Take from the listing each line that has the string "Courtyard".

_Data provided:_
-- Opening Marker --

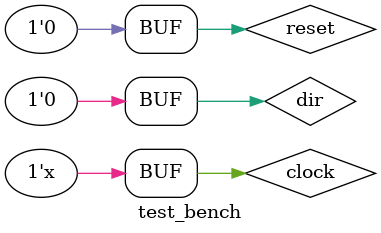
<source format=v>
`timescale 1ns/1ps

module test_bench();
	reg dir, clock, reset;
	wire [3:0] out;
	initial clock = 0;
	initial reset = 0;
	initial dir = 0;
	always #10 clock = ~clock;
	counter main(out, dir, clock, reset);
	initial begin
		$dumpfile("new_test_4_bit_counter.vcd");
		$dumpvars;
		reset = 1;
		#10 reset = 0;
		#170 dir = 1;
		#340 dir = 0;
	end
	endmodule

</source>
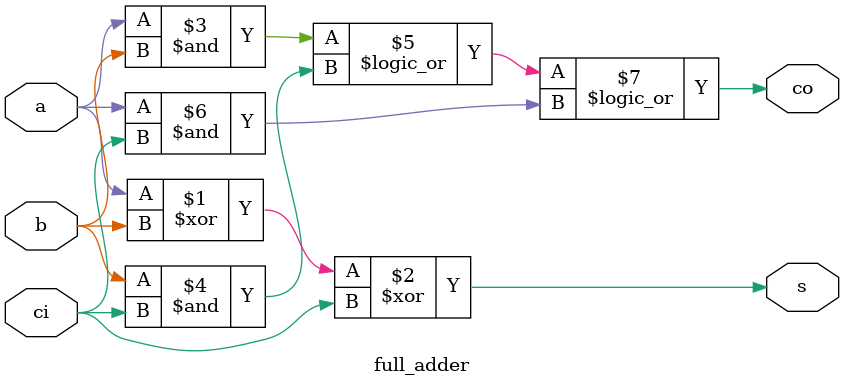
<source format=v>
module full_adder(
	a,b,ci,s,co);
		
	input wire  a,b;
	input wire   ci;
	output wire  s;
	output wire  co;
	
	assign	s=a^b^ci;
	assign	co=(a&b)||(b&ci)||(a&ci);

endmodule
</source>
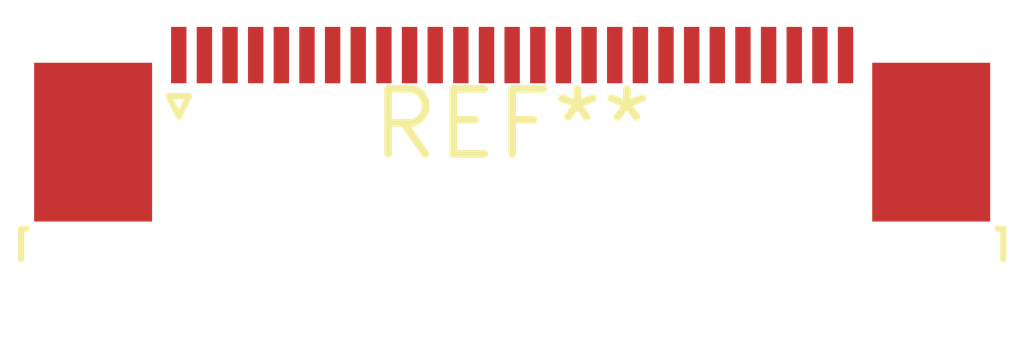
<source format=kicad_pcb>
(kicad_pcb (version 20240108) (generator pcbnew)

  (general
    (thickness 1.6)
  )

  (paper "A4")
  (layers
    (0 "F.Cu" signal)
    (31 "B.Cu" signal)
    (32 "B.Adhes" user "B.Adhesive")
    (33 "F.Adhes" user "F.Adhesive")
    (34 "B.Paste" user)
    (35 "F.Paste" user)
    (36 "B.SilkS" user "B.Silkscreen")
    (37 "F.SilkS" user "F.Silkscreen")
    (38 "B.Mask" user)
    (39 "F.Mask" user)
    (40 "Dwgs.User" user "User.Drawings")
    (41 "Cmts.User" user "User.Comments")
    (42 "Eco1.User" user "User.Eco1")
    (43 "Eco2.User" user "User.Eco2")
    (44 "Edge.Cuts" user)
    (45 "Margin" user)
    (46 "B.CrtYd" user "B.Courtyard")
    (47 "F.CrtYd" user "F.Courtyard")
    (48 "B.Fab" user)
    (49 "F.Fab" user)
    (50 "User.1" user)
    (51 "User.2" user)
    (52 "User.3" user)
    (53 "User.4" user)
    (54 "User.5" user)
    (55 "User.6" user)
    (56 "User.7" user)
    (57 "User.8" user)
    (58 "User.9" user)
  )

  (setup
    (pad_to_mask_clearance 0)
    (pcbplotparams
      (layerselection 0x00010fc_ffffffff)
      (plot_on_all_layers_selection 0x0000000_00000000)
      (disableapertmacros false)
      (usegerberextensions false)
      (usegerberattributes false)
      (usegerberadvancedattributes false)
      (creategerberjobfile false)
      (dashed_line_dash_ratio 12.000000)
      (dashed_line_gap_ratio 3.000000)
      (svgprecision 4)
      (plotframeref false)
      (viasonmask false)
      (mode 1)
      (useauxorigin false)
      (hpglpennumber 1)
      (hpglpenspeed 20)
      (hpglpendiameter 15.000000)
      (dxfpolygonmode false)
      (dxfimperialunits false)
      (dxfusepcbnewfont false)
      (psnegative false)
      (psa4output false)
      (plotreference false)
      (plotvalue false)
      (plotinvisibletext false)
      (sketchpadsonfab false)
      (subtractmaskfromsilk false)
      (outputformat 1)
      (mirror false)
      (drillshape 1)
      (scaleselection 1)
      (outputdirectory "")
    )
  )

  (net 0 "")

  (footprint "TE_2-1734839-7_1x27-1MP_P0.5mm_Horizontal" (layer "F.Cu") (at 0 0))

)

</source>
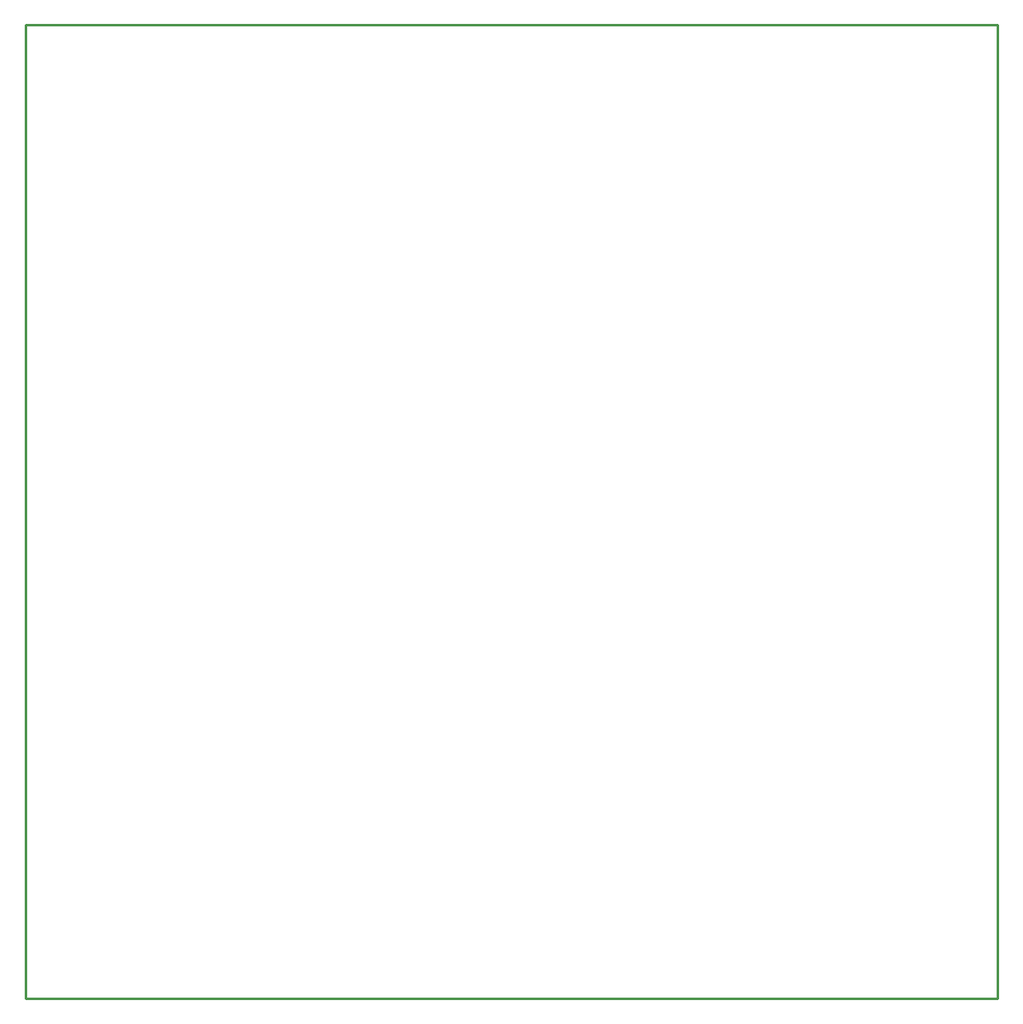
<source format=gko>
G04*
G04 #@! TF.GenerationSoftware,Altium Limited,Altium Designer,18.1.6 (161)*
G04*
G04 Layer_Color=16711935*
%FSTAX24Y24*%
%MOIN*%
G70*
G01*
G75*
%ADD14C,0.0100*%
D14*
X0848Y0365D02*
Y07585D01*
X1241D01*
Y0365D02*
Y07585D01*
X11475Y0365D02*
X1241D01*
X0848D02*
X11475D01*
X0848Y07045D02*
X0848Y0365D01*
X1079D01*
M02*

</source>
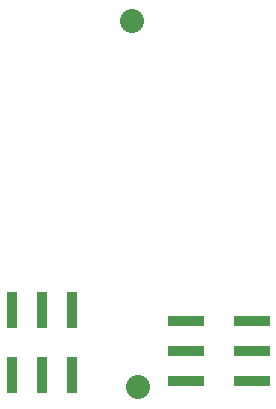
<source format=gbs>
G04 (created by PCBNEW (2013-jul-07)-stable) date Wed 01 Apr 2015 12:24:50 PM EDT*
%MOIN*%
G04 Gerber Fmt 3.4, Leading zero omitted, Abs format*
%FSLAX34Y34*%
G01*
G70*
G90*
G04 APERTURE LIST*
%ADD10C,0.00590551*%
%ADD11R,0.119X0.038*%
%ADD12R,0.038X0.119*%
%ADD13C,0.08*%
G04 APERTURE END LIST*
G54D10*
G54D11*
X32400Y-29200D03*
X32400Y-30200D03*
X32400Y-31200D03*
X34580Y-29200D03*
X34580Y-30200D03*
X34580Y-31200D03*
G54D12*
X26600Y-31000D03*
X27600Y-31000D03*
X28600Y-31000D03*
X26600Y-28820D03*
X27600Y-28820D03*
X28600Y-28820D03*
G54D13*
X30600Y-19200D03*
X30800Y-31400D03*
M02*

</source>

-- Closing Marker --

_Your solution:_
    (46 "B.CrtYd" user "B.Courtyard")
    (47 "F.CrtYd" user "F.Courtyard")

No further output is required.